Dimensional reduction and emergence of defects in the Oseen-Frank model for nematic liquid crystals

In this paper we discuss the behavior of the Oseen-Frank model for nematic liquid crystals in the limit of vanishing thickness. More precisely, in a thin slab $ \Omega\times (0, h) $ with $ \Omega\subset \mathbb{R}^2 $ and $ h>0 $ we consider the one-constant approximation of the Oseen-Frank model for nematic liquid crystals. We impose Dirichlet boundary conditions on the lateral boundary and weak anchoring conditions on the top and bottom faces of the cylinder $ \Omega\times (0, h) $. The Dirichlet datum has the form $ (g, 0) $, where $ g\colon\partial\Omega\to \mathbb{S}^1 $ has non-zero winding number.

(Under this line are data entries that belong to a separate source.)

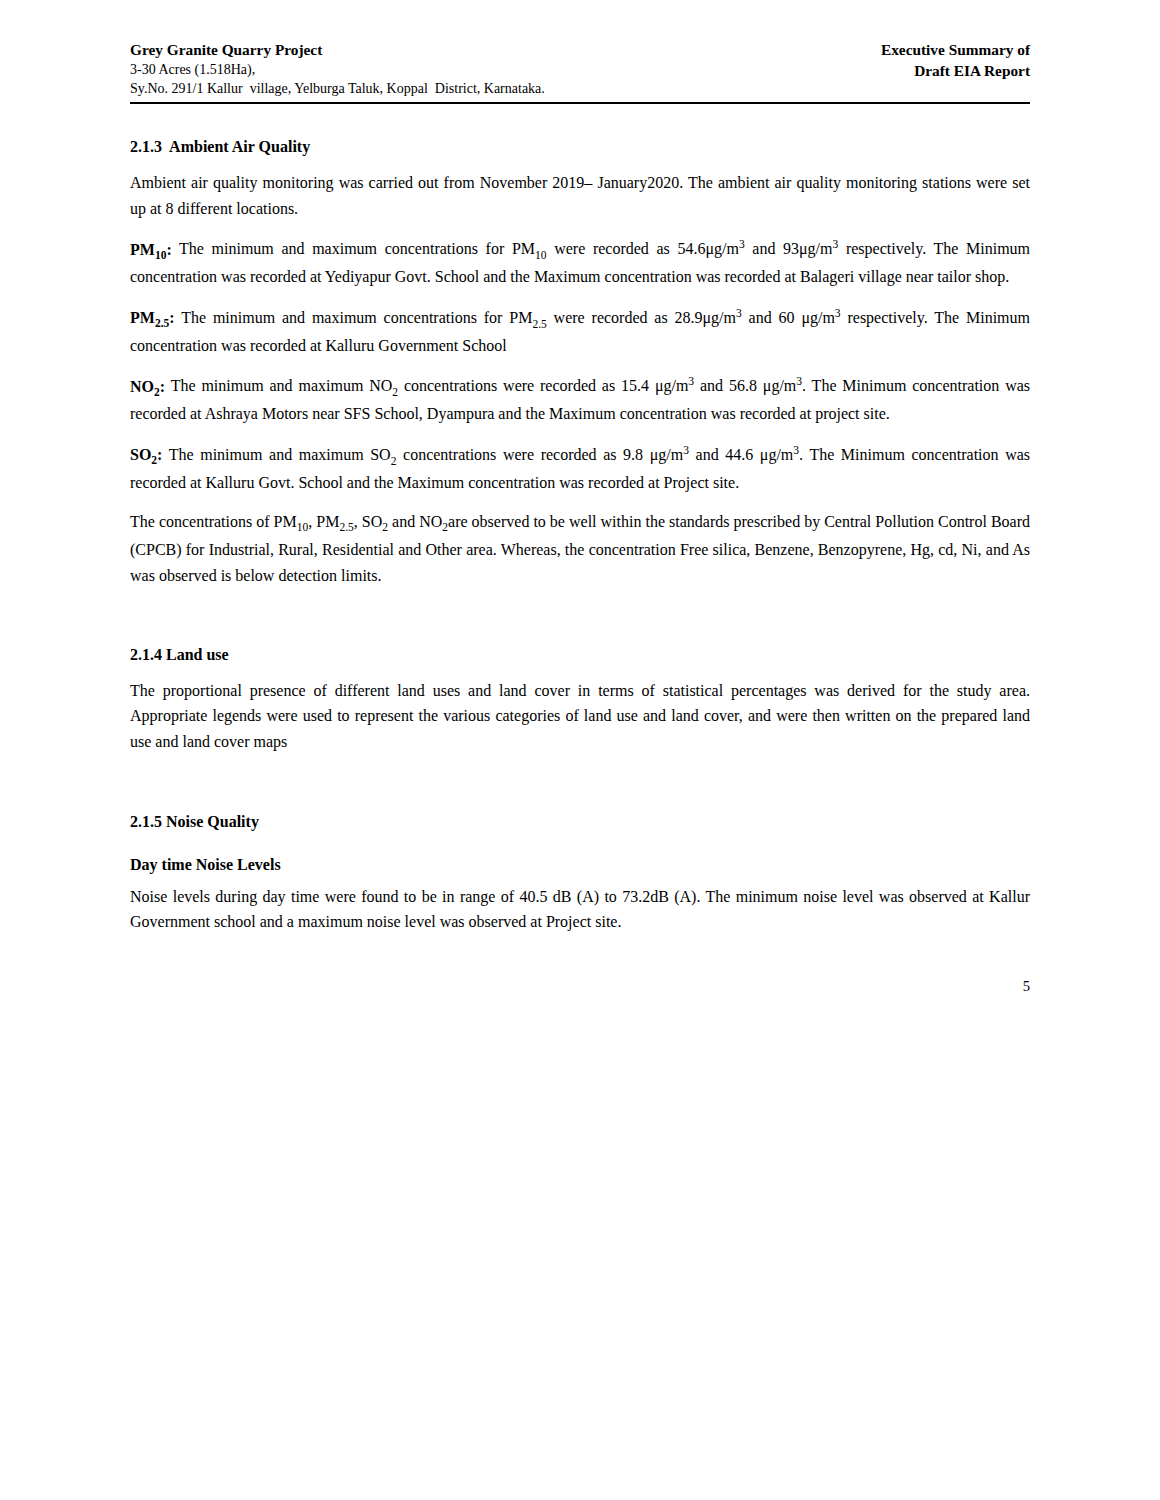Grey Granite Quarry Project
3-30 Acres (1.518Ha),
Sy.No. 291/1 Kallur village, Yelburga Taluk, Koppal District, Karnataka.
Executive Summary of
Draft EIA Report
2.1.3 Ambient Air Quality
Ambient air quality monitoring was carried out from November 2019– January2020. The ambient air quality monitoring stations were set up at 8 different locations.
PM10: The minimum and maximum concentrations for PM10 were recorded as 54.6μg/m3 and 93μg/m3 respectively. The Minimum concentration was recorded at Yediyapur Govt. School and the Maximum concentration was recorded at Balageri village near tailor shop.
PM2.5: The minimum and maximum concentrations for PM2.5 were recorded as 28.9μg/m3 and 60 μg/m3 respectively. The Minimum concentration was recorded at Kalluru Government School
NO2: The minimum and maximum NO2 concentrations were recorded as 15.4 μg/m3 and 56.8 μg/m3. The Minimum concentration was recorded at Ashraya Motors near SFS School, Dyampura and the Maximum concentration was recorded at project site.
SO2: The minimum and maximum SO2 concentrations were recorded as 9.8 μg/m3 and 44.6 μg/m3. The Minimum concentration was recorded at Kalluru Govt. School and the Maximum concentration was recorded at Project site.
The concentrations of PM10, PM2.5, SO2 and NO2are observed to be well within the standards prescribed by Central Pollution Control Board (CPCB) for Industrial, Rural, Residential and Other area. Whereas, the concentration Free silica, Benzene, Benzopyrene, Hg, cd, Ni, and As was observed is below detection limits.
2.1.4 Land use
The proportional presence of different land uses and land cover in terms of statistical percentages was derived for the study area. Appropriate legends were used to represent the various categories of land use and land cover, and were then written on the prepared land use and land cover maps
2.1.5 Noise Quality
Day time Noise Levels
Noise levels during day time were found to be in range of 40.5 dB (A) to 73.2dB (A). The minimum noise level was observed at Kallur Government school and a maximum noise level was observed at Project site.
5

Under appropriate conditions on the scaling, in the limit as $ h\to 0 $ we obtain a behavior that is similar to the one observed in the asymptotic analysis (see [7]) of the two-dimensional Ginzburg-Landau functional. More precisely, we rigorously prove the emergence of a finite number of defect points in $ \Omega $ having topological charges that sum to the degree of the boundary datum. Moreover, the position of these points is governed by a Renormalized Energy, as in the seminal results of Bethuel, Brezis and Hélein [7].